Source material =
-- Opening Marker --
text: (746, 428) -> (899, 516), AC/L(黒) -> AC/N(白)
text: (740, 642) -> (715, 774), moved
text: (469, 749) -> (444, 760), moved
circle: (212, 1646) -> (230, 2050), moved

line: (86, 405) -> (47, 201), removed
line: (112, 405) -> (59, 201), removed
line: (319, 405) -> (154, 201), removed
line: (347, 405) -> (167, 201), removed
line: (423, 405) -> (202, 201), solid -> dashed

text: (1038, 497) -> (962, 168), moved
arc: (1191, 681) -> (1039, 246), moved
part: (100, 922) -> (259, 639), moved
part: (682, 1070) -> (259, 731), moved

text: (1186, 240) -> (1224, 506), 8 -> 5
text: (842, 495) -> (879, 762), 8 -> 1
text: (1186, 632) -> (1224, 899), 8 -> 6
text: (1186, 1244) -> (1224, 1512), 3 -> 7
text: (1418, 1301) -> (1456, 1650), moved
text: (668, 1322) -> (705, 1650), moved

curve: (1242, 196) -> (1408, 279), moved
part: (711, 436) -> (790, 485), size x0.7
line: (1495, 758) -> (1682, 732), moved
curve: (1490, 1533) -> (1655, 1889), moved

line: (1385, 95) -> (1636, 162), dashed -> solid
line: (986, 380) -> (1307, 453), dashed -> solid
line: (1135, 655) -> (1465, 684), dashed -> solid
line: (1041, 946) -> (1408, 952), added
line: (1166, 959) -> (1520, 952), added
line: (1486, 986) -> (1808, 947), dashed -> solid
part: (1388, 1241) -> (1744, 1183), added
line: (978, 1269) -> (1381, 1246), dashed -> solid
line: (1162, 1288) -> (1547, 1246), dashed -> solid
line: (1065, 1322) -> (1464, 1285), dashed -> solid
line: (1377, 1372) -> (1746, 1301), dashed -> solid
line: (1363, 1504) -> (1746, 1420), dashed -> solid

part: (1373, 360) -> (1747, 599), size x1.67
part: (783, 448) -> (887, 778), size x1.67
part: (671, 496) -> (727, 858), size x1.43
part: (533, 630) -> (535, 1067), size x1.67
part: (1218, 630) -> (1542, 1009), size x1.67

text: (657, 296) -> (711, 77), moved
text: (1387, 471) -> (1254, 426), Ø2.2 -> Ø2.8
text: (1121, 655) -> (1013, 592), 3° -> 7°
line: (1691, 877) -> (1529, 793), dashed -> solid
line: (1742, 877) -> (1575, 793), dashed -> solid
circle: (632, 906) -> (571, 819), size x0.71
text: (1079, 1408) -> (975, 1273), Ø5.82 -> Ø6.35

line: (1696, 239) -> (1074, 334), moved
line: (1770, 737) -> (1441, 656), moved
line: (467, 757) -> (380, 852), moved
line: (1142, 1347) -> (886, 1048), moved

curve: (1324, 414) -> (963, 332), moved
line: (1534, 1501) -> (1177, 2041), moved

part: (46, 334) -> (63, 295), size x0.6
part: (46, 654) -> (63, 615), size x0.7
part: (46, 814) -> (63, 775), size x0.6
-- Closing Marker --
What needs to be done =
Check each line of the entries for the string "removed". Copy the lines that have it.

Reply to the exercise =
line: (86, 405) -> (47, 201), removed
line: (112, 405) -> (59, 201), removed
line: (319, 405) -> (154, 201), removed
line: (347, 405) -> (167, 201), removed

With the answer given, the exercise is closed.